Let’s not get ahead of ourselves. It is amazing to be a part of this iconic tradition. But it’s not all fun and games. Sure it’s exciting. Sure, you will meet some great people and possibly some exceptionally talented artist. Sure, you will have a blast while you are doing it. But before you go running off saying, ‘I have to be in next year’s parade,’ remember – it’s also hard work.
I live in Queens and for the past 2 years I have been a float escort. This means I am assigned to a float and given a costume the morning of the parade. In order to be dressed in time, I must wake up at 5 AM, pray that the trains aren’t slow, be to the hotel between 6 – 6:30 AM. Get dressed in the costume (hoping it’s one of the comfortable ones) jump on a bus they provide to take you to the start of the parade route. You will then be directed to your float where you will stand around for 1 hour, if you’re lucky and stationed at the beginning of the parade, up to 3 hours, if you are at the end of the parade.

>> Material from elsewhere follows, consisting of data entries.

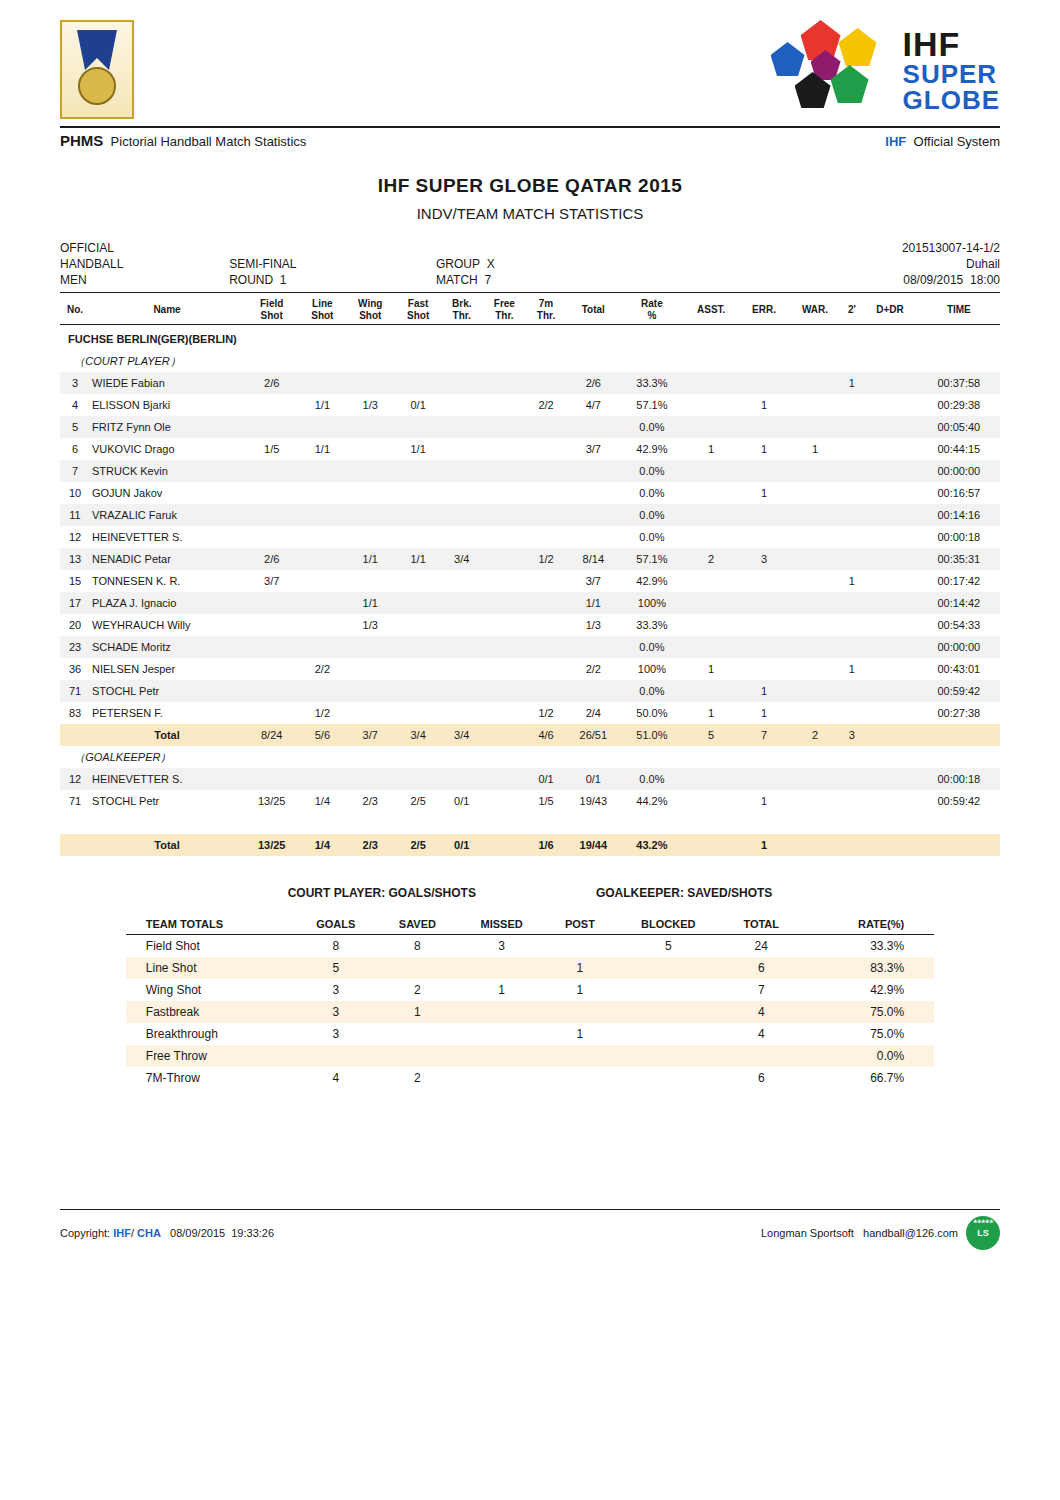IHF
SUPER
GLOBE
PHMS Pictorial Handball Match Statistics
IHF Official System
IHF SUPER GLOBE QATAR 2015
INDV/TEAM MATCH STATISTICS
| OFFICIAL | | | | 201513007-14-1/2 |
| HANDBALL | SEMI-FINAL | GROUP X | | Duhail |
| MEN | ROUND 1 | MATCH 7 | | 08/09/2015 18:00 |
| No. | Name | Field Shot | Line Shot | Wing Shot | Fast Shot | Brk. Thr. | Free Thr. | 7m Thr. | Total | Rate % | ASST. | ERR. | WAR. | 2' | D+DR | TIME |
| --- | --- | --- | --- | --- | --- | --- | --- | --- | --- | --- | --- | --- | --- | --- | --- | --- |
| FUCHSE BERLIN(GER)(BERLIN) |
| （COURT PLAYER） |
| 3 | WIEDE Fabian | 2/6 | | | | | | | 2/6 | 33.3% | | | | 1 | | 00:37:58 |
| 4 | ELISSON Bjarki | | 1/1 | 1/3 | 0/1 | | | 2/2 | 4/7 | 57.1% | | 1 | | | | 00:29:38 |
| 5 | FRITZ Fynn Ole | | | | | | | | | 0.0% | | | | | | 00:05:40 |
| 6 | VUKOVIC Drago | 1/5 | 1/1 | | 1/1 | | | | 3/7 | 42.9% | 1 | 1 | 1 | | | 00:44:15 |
| 7 | STRUCK Kevin | | | | | | | | | 0.0% | | | | | | 00:00:00 |
| 10 | GOJUN Jakov | | | | | | | | | 0.0% | | 1 | | | | 00:16:57 |
| 11 | VRAZALIC Faruk | | | | | | | | | 0.0% | | | | | | 00:14:16 |
| 12 | HEINEVETTER S. | | | | | | | | | 0.0% | | | | | | 00:00:18 |
| 13 | NENADIC Petar | 2/6 | | 1/1 | 1/1 | 3/4 | | 1/2 | 8/14 | 57.1% | 2 | 3 | | | | 00:35:31 |
| 15 | TONNESEN K. R. | 3/7 | | | | | | | 3/7 | 42.9% | | | | 1 | | 00:17:42 |
| 17 | PLAZA J. Ignacio | | | 1/1 | | | | | 1/1 | 100% | | | | | | 00:14:42 |
| 20 | WEYHRAUCH Willy | | | 1/3 | | | | | 1/3 | 33.3% | | | | | | 00:54:33 |
| 23 | SCHADE Moritz | | | | | | | | | 0.0% | | | | | | 00:00:00 |
| 36 | NIELSEN Jesper | | 2/2 | | | | | | 2/2 | 100% | 1 | | | 1 | | 00:43:01 |
| 71 | STOCHL Petr | | | | | | | | | 0.0% | | 1 | | | | 00:59:42 |
| 83 | PETERSEN F. | | 1/2 | | | | | 1/2 | 2/4 | 50.0% | 1 | 1 | | | | 00:27:38 |
| | Total | 8/24 | 5/6 | 3/7 | 3/4 | 3/4 | | 4/6 | 26/51 | 51.0% | 5 | 7 | 2 | 3 | | |
| （GOALKEEPER） |
| 12 | HEINEVETTER S. | | | | | | | 0/1 | 0/1 | 0.0% | | | | | | 00:00:18 |
| 71 | STOCHL Petr | 13/25 | 1/4 | 2/3 | 2/5 | 0/1 | | 1/5 | 19/43 | 44.2% | | 1 | | | | 00:59:42 |
| | Total | 13/25 | 1/4 | 2/3 | 2/5 | 0/1 | | 1/6 | 19/44 | 43.2% | | 1 | | | | |
COURT PLAYER: GOALS/SHOTS
GOALKEEPER: SAVED/SHOTS
| TEAM TOTALS | GOALS | SAVED | MISSED | POST | BLOCKED | TOTAL | RATE(%) |
| --- | --- | --- | --- | --- | --- | --- | --- |
| Field Shot | 8 | 8 | 3 | | 5 | 24 | 33.3% |
| Line Shot | 5 | | | 1 | | 6 | 83.3% |
| Wing Shot | 3 | 2 | 1 | 1 | | 7 | 42.9% |
| Fastbreak | 3 | 1 | | | | 4 | 75.0% |
| Breakthrough | 3 | | | 1 | | 4 | 75.0% |
| Free Throw | | | | | | | 0.0% |
| 7M-Throw | 4 | 2 | | | | 6 | 66.7% |
Copyright: IHF/ CHA 08/09/2015 19:33:26
Longman Sportsoft handball@126.com
LS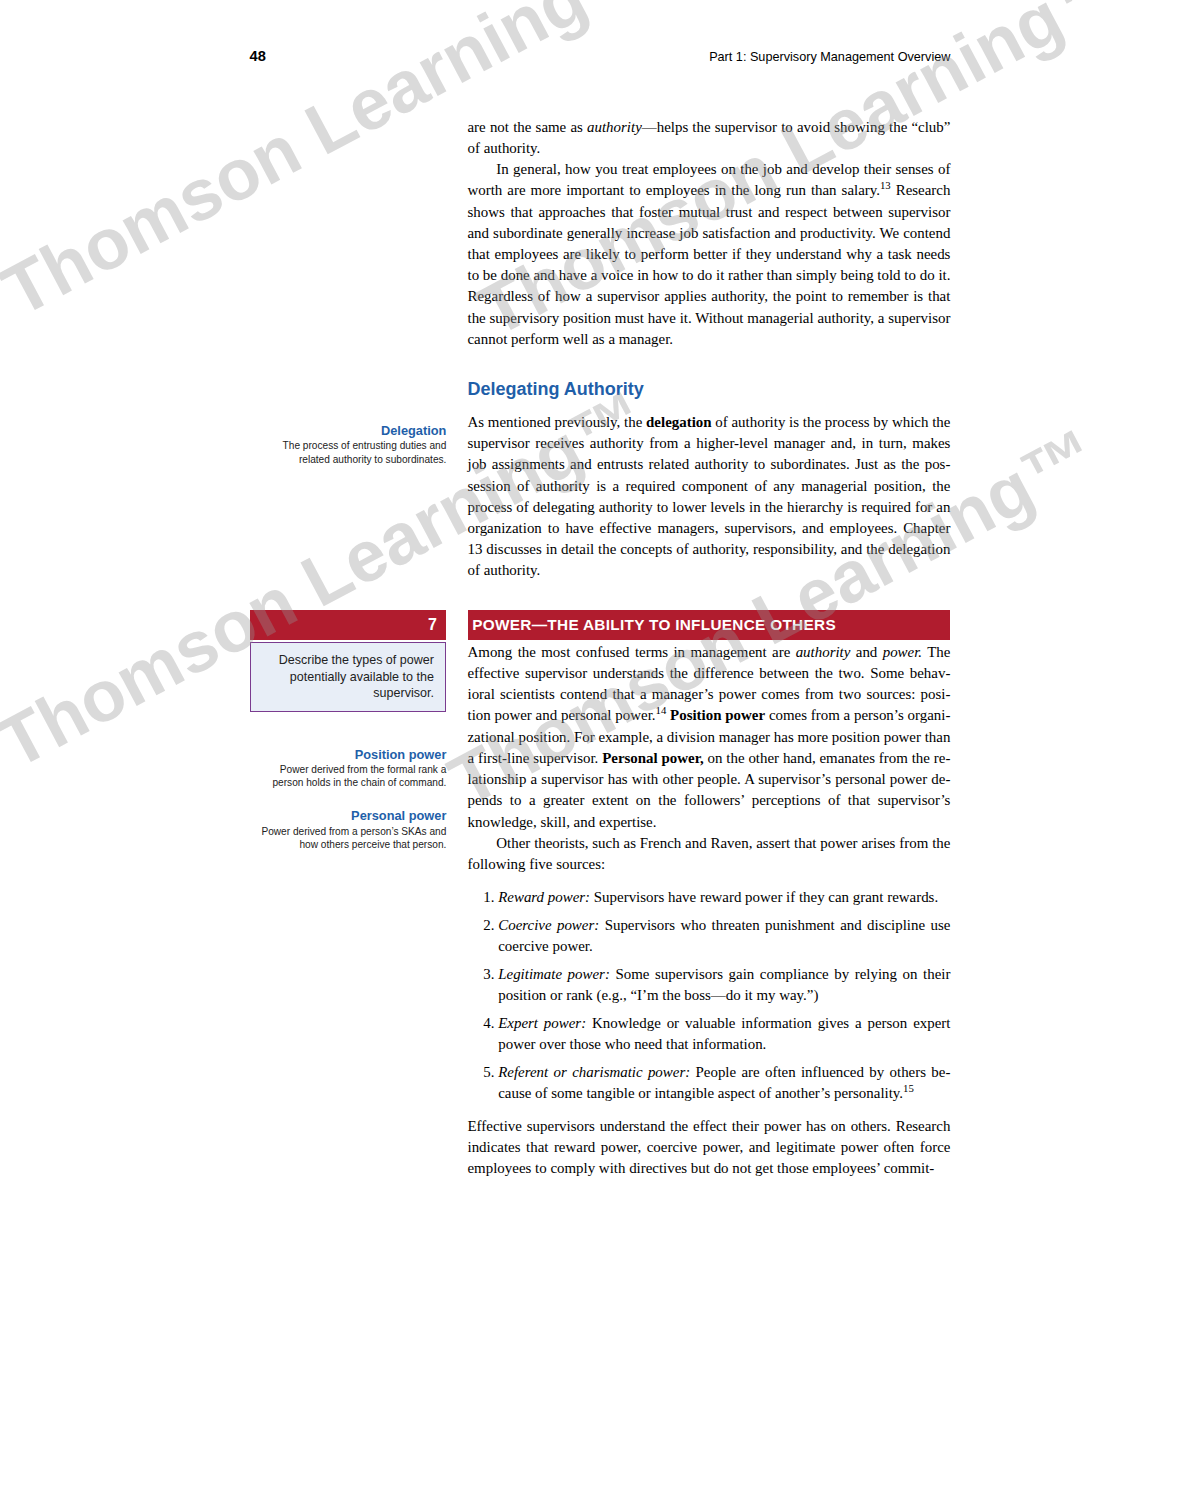Thomson Learning™ Thomson Learning™ Thomson Learning™ Thomson Learning™
48
Part 1: Supervisory Management Overview
are not the same as authority—helps the supervisor to avoid showing the “club” of authority.
In general, how you treat employees on the job and develop their senses of worth are more important to employees in the long run than salary.13 Research shows that approaches that foster mutual trust and respect between supervisor and subordinate generally increase job satisfaction and productivity. We contend that employees are likely to perform better if they understand why a task needs to be done and have a voice in how to do it rather than simply being told to do it. Regardless of how a supervisor applies authority, the point to remember is that the supervisory position must have it. Without managerial authority, a supervisor cannot perform well as a manager.
Delegating Authority
Delegation
The process of entrusting duties and related authority to subordinates.
As mentioned previously, the delegation of authority is the process by which the supervisor receives authority from a higher-level manager and, in turn, makes job assignments and entrusts related authority to subordinates. Just as the possession of authority is a required component of any managerial position, the process of delegating authority to lower levels in the hierarchy is required for an organization to have effective managers, supervisors, and employees. Chapter 13 discusses in detail the concepts of authority, responsibility, and the delegation of authority.
7
POWER—THE ABILITY TO INFLUENCE OTHERS
Describe the types of power potentially available to the supervisor.
Position power
Power derived from the formal rank a person holds in the chain of command.
Personal power
Power derived from a person’s SKAs and how others perceive that person.
Among the most confused terms in management are authority and power. The effective supervisor understands the difference between the two. Some behavioral scientists contend that a manager’s power comes from two sources: position power and personal power.14 Position power comes from a person’s organizational position. For example, a division manager has more position power than a first-line supervisor. Personal power, on the other hand, emanates from the relationship a supervisor has with other people. A supervisor’s personal power depends to a greater extent on the followers’ perceptions of that supervisor’s knowledge, skill, and expertise.
Other theorists, such as French and Raven, assert that power arises from the following five sources:
Reward power: Supervisors have reward power if they can grant rewards.
Coercive power: Supervisors who threaten punishment and discipline use coercive power.
Legitimate power: Some supervisors gain compliance by relying on their position or rank (e.g., “I’m the boss—do it my way.”)
Expert power: Knowledge or valuable information gives a person expert power over those who need that information.
Referent or charismatic power: People are often influenced by others because of some tangible or intangible aspect of another’s personality.15
Effective supervisors understand the effect their power has on others. Research indicates that reward power, coercive power, and legitimate power often force employees to comply with directives but do not get those employees’ commit-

Since I was on a headliner float this year, that means our float was 2nd to last – Santa is always the last float. My friend Jon, who was also stationed on that float, received a text from my friend Mel (aka, his wife) saying she was already done with the parade and in pajamas snuggled up comfortably on the couch at home. She then joked about us still not yet starting the parade. It was true. It was still another 30 or so minutes before we started the parade. We were not done with the parade, undressed from the costumes, and feed until around 1 PM. That means I was up and running for about 8 hours by the end of it.
Parts can be tough. You have to be up early. You are walking for 2.5 miles in the parade at a brisk pace (don’t let them fool you into thinking it’s a slow pace – it’s not even New York City slow). You are standing around for hours on end, waiting for the parade to start. You can’t sit down while you wait. You can’t drink or eat too much as once you are in costume, there is not only nowhere for you to go to the bathroom, but there is also no way you are getting out of that costume to use said bathroom.
It’s not for the light hearted.
I’m in pretty good health. I walk a lot. I can run or sprint when I need to. I can manage without water or food for hours. Yet by the end of the parade I’m exhausted. I want to eat my cheese danish and chug my water slumped over a couch for the next few hours. I don’t want to move.
Even with all this, it is an amazing experience and will give you a whole new appreciation for parades and the people that manage them. You will have the opportunity to be a part of a national tradition and you just may be spotted on camera in the process. No guarantees on this one. From the 2 years I have been in the parade, you can only spot my elbow and possibly my shoulder on TV.
If you have the opportunity to participate and you are in fairly good health, I say go. Enjoy the parade and all the excitement that comes about the parade. Especially when you get those special moments that become your favorite moments of the parade. What was mine this year you ask? Why, it was when you heard what sounds like teenage girl screaming from the crowd about how much she loves Mariah, only to look over and discover the teenage girl is actually a man going goo-goo and his wife standing next to him has a face of pure shock that says ‘what the f***’?!?! Best. Show. Ever.